QUOTE (tanjent @ Oct 18 2011, 04:09 AM)
Could the phyllosilicates be in the dust?
No, or not mainly so, because as you point out dust is too mobile. There wouldn't be a striking hole in the distribution inside the crater, a place that is clearly accessible to dust. The clay minerals must either themselves consist of larger fragments or
coat larger fragments of something else, possibly shattered igneous material. Clay minerals as an external weathered layer on harder grains would fit with Bill's suggestion that the clays formed in cracks rather than being the main bulk constituent of a 'clay layer'.
This leads to the question of whether or not the clays formed before the Endeavour impact.
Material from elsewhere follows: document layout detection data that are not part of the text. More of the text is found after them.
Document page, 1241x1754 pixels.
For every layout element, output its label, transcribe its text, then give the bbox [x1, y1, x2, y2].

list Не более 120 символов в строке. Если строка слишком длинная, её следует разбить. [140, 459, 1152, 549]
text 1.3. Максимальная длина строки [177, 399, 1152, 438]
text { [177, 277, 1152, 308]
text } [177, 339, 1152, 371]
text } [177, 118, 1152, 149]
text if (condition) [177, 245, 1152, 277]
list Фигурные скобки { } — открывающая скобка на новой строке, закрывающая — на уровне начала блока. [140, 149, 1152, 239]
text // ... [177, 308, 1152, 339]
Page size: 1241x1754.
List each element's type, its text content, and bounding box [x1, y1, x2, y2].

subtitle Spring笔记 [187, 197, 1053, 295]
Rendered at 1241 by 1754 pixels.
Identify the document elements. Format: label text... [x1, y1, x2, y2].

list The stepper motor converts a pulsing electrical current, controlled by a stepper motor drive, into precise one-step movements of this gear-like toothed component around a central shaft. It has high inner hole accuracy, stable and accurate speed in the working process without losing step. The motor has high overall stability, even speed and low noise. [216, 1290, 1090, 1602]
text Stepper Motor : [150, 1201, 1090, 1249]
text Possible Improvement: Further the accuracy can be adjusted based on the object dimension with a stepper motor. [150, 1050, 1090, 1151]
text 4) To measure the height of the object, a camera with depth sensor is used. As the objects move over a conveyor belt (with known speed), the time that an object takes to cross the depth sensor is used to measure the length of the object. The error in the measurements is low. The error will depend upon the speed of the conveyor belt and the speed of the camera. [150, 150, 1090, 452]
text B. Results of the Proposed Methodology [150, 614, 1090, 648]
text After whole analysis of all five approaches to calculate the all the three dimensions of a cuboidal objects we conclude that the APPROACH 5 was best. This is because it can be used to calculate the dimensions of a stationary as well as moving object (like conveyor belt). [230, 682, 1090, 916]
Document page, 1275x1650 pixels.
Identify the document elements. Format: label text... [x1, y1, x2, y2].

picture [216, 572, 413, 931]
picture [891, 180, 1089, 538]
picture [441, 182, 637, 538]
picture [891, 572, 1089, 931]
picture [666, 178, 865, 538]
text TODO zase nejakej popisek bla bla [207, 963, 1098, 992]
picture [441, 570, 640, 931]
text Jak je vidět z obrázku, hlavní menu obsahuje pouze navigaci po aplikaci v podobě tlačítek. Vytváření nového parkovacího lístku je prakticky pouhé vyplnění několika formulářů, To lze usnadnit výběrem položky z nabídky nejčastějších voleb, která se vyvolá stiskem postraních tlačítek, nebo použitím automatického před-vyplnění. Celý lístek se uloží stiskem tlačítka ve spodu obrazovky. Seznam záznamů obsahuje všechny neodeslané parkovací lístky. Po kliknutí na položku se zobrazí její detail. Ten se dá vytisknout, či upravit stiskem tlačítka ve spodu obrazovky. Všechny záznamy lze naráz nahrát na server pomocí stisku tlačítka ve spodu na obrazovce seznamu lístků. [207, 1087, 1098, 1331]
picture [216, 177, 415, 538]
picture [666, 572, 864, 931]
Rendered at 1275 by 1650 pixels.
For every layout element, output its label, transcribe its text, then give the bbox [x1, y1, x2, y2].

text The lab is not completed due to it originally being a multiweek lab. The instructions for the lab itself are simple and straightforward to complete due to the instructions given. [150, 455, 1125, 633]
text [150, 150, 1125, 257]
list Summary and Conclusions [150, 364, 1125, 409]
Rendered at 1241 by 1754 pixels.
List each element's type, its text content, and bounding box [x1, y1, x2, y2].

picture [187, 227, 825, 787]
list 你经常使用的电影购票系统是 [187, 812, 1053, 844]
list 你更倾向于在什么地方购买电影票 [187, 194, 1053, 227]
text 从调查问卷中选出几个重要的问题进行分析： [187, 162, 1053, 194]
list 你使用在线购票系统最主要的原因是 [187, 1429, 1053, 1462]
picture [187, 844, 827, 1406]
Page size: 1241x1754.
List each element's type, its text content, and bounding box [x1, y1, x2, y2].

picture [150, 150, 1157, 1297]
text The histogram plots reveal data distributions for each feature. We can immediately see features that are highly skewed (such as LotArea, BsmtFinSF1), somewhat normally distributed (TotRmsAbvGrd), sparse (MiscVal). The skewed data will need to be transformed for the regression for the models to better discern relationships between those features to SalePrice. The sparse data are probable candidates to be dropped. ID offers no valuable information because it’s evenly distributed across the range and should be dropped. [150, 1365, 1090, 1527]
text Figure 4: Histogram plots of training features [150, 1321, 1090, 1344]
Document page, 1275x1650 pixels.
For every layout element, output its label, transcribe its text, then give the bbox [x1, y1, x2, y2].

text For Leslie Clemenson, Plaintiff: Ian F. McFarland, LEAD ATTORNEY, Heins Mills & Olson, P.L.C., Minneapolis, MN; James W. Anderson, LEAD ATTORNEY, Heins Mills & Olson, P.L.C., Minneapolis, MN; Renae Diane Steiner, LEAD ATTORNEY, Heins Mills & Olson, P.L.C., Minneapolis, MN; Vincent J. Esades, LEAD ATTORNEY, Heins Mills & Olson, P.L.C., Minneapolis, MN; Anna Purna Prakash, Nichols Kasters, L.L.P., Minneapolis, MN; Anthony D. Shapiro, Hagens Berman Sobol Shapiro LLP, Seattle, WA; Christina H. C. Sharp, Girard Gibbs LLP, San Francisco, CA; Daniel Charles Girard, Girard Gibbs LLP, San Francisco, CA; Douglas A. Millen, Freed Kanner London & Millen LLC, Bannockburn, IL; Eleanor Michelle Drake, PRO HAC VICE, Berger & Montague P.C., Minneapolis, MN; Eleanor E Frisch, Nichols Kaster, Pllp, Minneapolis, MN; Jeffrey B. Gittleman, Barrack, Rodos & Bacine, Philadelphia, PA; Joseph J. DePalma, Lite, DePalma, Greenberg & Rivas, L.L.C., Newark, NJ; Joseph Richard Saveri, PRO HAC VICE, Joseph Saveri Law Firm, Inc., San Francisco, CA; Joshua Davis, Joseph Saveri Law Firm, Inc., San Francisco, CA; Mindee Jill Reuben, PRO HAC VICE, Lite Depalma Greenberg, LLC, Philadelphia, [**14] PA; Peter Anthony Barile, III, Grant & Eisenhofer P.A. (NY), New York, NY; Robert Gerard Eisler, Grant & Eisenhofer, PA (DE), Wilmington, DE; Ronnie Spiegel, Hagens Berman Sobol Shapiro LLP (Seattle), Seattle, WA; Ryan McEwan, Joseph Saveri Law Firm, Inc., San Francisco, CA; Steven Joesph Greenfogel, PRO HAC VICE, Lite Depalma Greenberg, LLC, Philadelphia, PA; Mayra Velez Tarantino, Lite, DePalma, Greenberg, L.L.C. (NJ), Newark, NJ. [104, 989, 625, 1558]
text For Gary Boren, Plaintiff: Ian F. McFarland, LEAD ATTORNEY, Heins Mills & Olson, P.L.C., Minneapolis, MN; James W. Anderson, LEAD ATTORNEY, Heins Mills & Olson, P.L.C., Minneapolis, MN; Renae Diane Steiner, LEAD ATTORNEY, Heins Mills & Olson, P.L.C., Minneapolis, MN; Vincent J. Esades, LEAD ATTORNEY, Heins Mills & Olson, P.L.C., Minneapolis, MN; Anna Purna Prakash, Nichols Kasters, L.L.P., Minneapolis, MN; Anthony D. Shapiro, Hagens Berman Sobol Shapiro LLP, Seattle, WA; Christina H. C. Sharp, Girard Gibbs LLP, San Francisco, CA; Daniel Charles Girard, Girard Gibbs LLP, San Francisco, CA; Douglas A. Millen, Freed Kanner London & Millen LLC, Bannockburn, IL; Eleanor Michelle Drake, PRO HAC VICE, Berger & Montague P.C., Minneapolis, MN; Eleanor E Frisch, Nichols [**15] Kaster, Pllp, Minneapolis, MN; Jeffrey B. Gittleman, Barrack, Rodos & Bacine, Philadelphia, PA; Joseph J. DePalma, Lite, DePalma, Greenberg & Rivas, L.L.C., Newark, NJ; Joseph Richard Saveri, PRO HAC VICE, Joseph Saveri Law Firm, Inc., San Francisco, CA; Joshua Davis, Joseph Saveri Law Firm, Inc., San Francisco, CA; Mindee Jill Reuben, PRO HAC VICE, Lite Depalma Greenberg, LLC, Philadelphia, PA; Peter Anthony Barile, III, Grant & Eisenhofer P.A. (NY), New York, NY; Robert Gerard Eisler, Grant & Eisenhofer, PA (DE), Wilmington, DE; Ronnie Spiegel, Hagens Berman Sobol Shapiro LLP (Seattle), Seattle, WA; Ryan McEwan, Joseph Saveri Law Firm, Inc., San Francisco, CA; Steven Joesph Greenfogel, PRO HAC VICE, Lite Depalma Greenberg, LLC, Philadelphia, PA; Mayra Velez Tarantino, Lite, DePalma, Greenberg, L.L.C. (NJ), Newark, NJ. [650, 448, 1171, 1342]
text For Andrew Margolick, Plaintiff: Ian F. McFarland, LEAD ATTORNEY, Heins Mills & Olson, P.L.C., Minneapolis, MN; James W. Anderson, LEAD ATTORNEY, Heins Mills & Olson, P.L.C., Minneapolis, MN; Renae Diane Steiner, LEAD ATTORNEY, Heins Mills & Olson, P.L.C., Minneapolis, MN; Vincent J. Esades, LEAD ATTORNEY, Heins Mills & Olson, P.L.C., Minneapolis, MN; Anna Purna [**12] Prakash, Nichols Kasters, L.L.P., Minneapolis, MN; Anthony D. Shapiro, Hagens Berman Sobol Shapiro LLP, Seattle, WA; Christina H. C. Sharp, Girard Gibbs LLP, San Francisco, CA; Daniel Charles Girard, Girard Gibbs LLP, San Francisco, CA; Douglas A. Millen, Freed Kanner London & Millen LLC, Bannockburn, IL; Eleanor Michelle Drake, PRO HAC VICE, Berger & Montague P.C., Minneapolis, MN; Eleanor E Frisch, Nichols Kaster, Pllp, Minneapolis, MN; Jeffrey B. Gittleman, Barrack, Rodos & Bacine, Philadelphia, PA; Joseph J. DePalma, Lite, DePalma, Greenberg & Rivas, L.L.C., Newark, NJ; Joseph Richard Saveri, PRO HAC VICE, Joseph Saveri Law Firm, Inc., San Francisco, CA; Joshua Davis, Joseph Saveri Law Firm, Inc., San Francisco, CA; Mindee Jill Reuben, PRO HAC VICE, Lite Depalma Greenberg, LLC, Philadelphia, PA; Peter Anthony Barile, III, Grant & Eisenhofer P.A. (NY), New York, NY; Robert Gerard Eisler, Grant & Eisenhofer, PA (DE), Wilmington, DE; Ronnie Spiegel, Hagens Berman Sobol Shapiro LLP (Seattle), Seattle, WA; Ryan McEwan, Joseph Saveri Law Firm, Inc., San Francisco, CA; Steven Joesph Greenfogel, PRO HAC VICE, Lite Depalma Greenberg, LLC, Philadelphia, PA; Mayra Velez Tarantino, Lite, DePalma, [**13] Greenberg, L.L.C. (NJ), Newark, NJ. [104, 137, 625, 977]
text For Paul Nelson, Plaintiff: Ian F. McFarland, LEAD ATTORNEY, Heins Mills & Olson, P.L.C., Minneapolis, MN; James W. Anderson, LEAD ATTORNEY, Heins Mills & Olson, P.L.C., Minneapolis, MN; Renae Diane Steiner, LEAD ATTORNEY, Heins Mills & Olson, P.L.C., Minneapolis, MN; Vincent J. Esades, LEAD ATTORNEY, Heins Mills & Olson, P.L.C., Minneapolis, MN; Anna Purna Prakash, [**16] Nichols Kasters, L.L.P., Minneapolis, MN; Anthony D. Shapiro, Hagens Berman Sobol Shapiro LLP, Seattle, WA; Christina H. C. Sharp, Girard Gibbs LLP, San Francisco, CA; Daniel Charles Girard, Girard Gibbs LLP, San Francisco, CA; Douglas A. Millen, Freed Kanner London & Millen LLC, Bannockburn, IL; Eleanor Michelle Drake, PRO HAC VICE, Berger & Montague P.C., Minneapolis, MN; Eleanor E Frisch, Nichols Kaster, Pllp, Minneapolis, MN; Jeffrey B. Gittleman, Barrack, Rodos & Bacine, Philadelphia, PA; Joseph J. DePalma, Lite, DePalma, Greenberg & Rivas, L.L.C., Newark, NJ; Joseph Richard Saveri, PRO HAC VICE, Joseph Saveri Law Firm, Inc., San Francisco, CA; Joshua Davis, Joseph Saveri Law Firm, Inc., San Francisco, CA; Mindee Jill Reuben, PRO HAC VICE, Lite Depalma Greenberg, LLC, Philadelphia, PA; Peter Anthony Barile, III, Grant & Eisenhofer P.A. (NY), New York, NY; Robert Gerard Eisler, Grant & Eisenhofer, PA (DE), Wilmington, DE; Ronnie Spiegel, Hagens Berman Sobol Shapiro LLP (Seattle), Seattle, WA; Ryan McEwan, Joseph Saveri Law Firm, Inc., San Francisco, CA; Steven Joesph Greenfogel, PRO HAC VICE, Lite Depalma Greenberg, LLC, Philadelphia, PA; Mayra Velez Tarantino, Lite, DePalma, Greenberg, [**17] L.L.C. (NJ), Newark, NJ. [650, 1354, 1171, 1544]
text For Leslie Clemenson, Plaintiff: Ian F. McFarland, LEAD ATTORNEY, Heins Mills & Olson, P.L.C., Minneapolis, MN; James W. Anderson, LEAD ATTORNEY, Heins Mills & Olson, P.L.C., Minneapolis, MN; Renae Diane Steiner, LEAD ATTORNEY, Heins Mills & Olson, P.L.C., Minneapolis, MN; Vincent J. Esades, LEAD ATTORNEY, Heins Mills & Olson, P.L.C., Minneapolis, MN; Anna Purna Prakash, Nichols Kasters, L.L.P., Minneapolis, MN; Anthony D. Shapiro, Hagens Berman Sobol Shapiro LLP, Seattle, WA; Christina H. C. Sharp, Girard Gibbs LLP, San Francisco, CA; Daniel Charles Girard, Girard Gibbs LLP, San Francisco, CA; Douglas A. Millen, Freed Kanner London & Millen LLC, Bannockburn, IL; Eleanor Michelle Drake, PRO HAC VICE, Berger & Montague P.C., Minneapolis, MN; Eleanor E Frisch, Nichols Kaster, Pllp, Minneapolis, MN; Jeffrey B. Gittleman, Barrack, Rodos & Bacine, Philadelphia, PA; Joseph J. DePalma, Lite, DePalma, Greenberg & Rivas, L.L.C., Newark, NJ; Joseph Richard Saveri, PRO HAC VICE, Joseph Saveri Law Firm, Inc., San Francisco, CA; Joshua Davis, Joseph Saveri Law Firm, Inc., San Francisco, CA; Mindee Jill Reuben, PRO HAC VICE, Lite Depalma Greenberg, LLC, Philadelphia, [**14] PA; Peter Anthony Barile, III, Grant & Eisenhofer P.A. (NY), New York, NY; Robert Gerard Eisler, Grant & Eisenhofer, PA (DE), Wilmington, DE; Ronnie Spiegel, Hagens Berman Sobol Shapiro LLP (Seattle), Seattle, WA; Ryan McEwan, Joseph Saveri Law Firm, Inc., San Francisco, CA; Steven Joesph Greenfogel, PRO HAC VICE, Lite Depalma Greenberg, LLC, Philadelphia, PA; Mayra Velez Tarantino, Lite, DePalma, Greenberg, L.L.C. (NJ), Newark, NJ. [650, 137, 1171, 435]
Accepting PaulM's obsevation that the clays on Cape Tribulation seem to follow layers I would say this leaves at least two possibilities open. Either, as PaulM suggests, there were clay-rich layers in place before the impact or, perhaps, there were layers of some rock that had the propensity to form clay minerals in fractures produced by the impact, presumably in the continuing presence of moisture. If we are seeing clay signatures from external coatings on many gravel-sized fragments I think that could point to the latter.
It's a complicated place and too early to draw conclusions for sure, but not too early to be thinking about it. I just marvel and celebrate the fact that we are freely provided with so much information that we can do that.